Pore and fracture pressure determinations are key considerations for the successful planning and drilling of North Sea Central Graben High Pressure High Temperature (HPHT) wells. Knowledge of these downhole pressure constraints can have a significant impact on drilling safety and economics. In this paper we present recent advancements to a previously presented methodology. Pore and fracture pressure is determined using wireline or MWD petrophysical data and an effective stress approach. The results have increased our understanding of overpressure generation mechanisms and hydrocarbon migration in this basin.
Most traditional pore pressure estimation methods use a shale disequilibrium compaction model for their calculations. We assess these methods and propose that excellent results can be obtained by deriving porosity from density or deep resistivity data. This porosity, together with a lithology estimation from the gamma ray, are input into an Effective Stress Loading limb (ESL) model that calculates pore and fracture pressures through all major lithologies.
Along the North Sea Central Graben axis there are two distinct pressure domains. These are separated by a low porosity (<5%) horizontal pressure seal within the Cretaceous Chalk Group. This seal occurs between 3.5-4km and is independent of stratigraphic level within the chalk. Above 3.5km, rapidly deposited Tertiary shales and Upper Cretaceous chalks are on the compactional loading limb. Here, moderate overpressures are generated by disequilibrium compaction. Below 4km, low porosity (5-10%) Mesozoic sediments are unloaded by fluid expansion mechanisms to produce extreme overpressures.
The upper limit for the pore pressure is the fracture propagation pressure.

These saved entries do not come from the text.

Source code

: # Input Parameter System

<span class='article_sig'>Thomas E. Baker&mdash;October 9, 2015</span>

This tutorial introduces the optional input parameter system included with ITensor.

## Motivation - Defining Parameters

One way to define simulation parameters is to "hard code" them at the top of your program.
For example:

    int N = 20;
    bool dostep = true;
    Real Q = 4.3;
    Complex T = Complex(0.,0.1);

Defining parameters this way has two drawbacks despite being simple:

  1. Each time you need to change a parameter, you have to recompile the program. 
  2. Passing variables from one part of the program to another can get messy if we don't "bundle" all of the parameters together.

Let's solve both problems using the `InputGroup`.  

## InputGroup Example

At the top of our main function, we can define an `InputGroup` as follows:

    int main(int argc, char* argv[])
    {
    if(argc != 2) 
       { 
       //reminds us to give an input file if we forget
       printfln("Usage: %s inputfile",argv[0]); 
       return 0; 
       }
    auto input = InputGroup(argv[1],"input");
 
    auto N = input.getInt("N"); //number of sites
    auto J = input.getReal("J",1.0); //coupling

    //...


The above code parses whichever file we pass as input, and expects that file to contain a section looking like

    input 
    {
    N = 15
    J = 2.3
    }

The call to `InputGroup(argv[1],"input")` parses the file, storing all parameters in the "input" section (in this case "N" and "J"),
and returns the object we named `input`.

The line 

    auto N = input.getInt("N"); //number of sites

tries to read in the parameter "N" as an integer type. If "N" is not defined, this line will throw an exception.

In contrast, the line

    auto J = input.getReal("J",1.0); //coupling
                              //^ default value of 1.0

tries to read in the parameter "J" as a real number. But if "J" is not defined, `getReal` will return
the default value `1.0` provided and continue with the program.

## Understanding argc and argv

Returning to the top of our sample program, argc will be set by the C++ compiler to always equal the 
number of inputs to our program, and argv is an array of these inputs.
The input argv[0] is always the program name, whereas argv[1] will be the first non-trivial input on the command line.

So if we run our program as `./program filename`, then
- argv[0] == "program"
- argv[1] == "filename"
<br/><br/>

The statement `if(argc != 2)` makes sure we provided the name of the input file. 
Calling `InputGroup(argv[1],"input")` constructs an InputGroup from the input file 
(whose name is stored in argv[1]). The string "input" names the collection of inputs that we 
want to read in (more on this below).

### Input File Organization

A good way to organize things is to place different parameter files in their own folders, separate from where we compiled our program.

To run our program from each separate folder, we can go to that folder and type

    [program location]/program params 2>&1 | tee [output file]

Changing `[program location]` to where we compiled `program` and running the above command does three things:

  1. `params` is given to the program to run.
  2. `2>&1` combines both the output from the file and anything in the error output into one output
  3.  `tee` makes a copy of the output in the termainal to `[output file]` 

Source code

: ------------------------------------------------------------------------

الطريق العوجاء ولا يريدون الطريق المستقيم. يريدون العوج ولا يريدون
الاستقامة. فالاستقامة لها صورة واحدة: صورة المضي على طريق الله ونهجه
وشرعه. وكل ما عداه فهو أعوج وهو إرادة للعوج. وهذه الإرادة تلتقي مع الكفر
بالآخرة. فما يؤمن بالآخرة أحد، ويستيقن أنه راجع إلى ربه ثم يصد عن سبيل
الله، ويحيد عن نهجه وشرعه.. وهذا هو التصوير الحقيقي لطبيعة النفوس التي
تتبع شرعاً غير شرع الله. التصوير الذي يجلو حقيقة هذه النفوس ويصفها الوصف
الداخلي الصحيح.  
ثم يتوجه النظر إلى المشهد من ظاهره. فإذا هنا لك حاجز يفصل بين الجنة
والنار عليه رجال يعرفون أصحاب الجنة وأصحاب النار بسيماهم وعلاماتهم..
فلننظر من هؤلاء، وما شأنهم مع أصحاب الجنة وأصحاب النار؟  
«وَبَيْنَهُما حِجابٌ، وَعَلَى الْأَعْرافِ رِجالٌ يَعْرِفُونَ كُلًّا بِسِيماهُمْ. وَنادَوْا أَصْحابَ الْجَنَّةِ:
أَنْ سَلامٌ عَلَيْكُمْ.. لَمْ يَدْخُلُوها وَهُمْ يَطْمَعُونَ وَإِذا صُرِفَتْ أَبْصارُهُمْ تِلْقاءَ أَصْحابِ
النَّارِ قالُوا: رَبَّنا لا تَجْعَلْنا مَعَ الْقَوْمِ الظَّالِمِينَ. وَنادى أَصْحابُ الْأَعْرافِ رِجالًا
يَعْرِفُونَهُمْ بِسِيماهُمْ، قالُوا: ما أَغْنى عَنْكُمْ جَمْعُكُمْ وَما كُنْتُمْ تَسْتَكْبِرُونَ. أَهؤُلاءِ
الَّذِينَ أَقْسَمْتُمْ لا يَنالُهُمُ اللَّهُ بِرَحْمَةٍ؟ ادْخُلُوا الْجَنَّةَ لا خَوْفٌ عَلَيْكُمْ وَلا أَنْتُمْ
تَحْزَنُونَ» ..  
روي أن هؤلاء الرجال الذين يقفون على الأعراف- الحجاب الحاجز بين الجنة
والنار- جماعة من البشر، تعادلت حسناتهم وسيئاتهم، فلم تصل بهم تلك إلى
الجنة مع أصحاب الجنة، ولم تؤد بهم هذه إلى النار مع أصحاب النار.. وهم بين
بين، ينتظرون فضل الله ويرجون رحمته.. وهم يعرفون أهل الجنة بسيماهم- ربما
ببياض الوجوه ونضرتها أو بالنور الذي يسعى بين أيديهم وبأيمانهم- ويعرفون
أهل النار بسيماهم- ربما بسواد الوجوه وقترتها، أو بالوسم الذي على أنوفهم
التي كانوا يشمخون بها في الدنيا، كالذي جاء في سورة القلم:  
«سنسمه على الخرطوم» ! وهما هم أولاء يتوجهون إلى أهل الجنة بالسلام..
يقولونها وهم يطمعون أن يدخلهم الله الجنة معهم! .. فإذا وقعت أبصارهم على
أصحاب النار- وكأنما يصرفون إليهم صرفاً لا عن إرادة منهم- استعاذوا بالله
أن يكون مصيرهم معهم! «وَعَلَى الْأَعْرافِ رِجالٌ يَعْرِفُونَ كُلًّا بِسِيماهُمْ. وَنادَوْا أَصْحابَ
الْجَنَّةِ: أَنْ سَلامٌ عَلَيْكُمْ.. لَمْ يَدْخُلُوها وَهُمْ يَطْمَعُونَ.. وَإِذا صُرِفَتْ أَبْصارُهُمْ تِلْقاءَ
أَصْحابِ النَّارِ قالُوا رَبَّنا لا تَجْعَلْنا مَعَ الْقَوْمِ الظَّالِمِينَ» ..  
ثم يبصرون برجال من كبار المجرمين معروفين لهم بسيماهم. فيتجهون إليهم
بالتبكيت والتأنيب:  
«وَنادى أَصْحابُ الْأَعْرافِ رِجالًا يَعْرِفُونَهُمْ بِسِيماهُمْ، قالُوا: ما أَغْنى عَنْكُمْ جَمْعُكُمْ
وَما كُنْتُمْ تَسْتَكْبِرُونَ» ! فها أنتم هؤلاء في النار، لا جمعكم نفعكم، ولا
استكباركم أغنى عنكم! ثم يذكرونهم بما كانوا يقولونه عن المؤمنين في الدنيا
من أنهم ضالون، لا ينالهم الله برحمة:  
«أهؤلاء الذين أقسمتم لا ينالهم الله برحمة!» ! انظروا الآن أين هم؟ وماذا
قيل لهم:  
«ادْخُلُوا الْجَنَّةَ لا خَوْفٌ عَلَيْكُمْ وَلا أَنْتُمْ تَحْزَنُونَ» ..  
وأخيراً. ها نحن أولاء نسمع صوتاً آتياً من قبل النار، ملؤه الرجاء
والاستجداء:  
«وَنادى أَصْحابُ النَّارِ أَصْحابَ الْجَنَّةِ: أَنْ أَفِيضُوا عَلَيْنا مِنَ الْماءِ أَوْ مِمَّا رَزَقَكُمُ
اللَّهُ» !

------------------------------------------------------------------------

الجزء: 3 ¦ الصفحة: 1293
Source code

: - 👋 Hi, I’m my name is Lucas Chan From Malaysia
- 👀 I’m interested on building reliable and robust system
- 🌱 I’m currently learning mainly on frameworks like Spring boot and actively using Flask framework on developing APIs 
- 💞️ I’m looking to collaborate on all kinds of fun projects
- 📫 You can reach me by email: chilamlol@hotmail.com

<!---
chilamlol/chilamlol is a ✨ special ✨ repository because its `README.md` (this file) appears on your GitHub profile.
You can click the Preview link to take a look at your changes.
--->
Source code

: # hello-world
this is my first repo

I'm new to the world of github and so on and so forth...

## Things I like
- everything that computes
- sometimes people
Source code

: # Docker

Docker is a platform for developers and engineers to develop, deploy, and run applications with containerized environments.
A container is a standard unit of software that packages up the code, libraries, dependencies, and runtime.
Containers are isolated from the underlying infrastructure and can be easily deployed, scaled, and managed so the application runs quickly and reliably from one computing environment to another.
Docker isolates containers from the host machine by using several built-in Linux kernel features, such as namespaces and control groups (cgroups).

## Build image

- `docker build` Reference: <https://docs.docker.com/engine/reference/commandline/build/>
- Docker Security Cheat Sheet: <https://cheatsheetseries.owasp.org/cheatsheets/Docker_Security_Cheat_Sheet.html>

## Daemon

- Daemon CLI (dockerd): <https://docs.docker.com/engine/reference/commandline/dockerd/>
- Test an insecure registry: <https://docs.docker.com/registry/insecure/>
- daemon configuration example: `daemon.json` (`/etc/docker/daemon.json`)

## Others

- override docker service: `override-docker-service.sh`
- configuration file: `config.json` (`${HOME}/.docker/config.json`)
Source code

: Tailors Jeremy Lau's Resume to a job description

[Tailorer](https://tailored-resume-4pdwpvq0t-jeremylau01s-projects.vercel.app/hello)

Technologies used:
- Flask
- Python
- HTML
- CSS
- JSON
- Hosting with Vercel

When this is exceeded, hydraulic fracturing can occur and the fluids escape, allowing the fracture to close and pressure to build again. In this environment, primary hydrocarbon migration may be largely dependent on the rate of the hydraulic fracturing formed as a consequence of the extreme fluid pressures generated by fluid expansion.
An understanding of these pressure generating mechanisms, together with improved porosity determinations, has led to more accurate pore and fracture pressure determinations. Implementing the results into well planning and drilling can help avoid many of the costly pressure related problems inherent to HPHT wells.
Introduction
Operators increasingly target deep HPHT prospects in many areas of the world. Accurate pore and fracture pressure determinations in these wells are key considerations. Optimurn mud weights and casing point selections are crucial to safe, efficient, and cost effective planning and drilling. Pressure related problems include well control incidents, lost circulation, differential sticking, reduced rates of penetration, and reservoir damage. These often lead to costly sidetracks, well abandonments, lost production, and even underground blowouts. The latter could lead to the expense of drilling a relief well and in extreme cases loss of rig and lives. Pressure related problems therefore represent a significant proportion of the high drilling costs associated with HPHT wells. In the Norwegian sector, average HPHT wells are four times as likely to have a well control problem, and incur an average of eight times the downtime of other exploration wells (Table 1).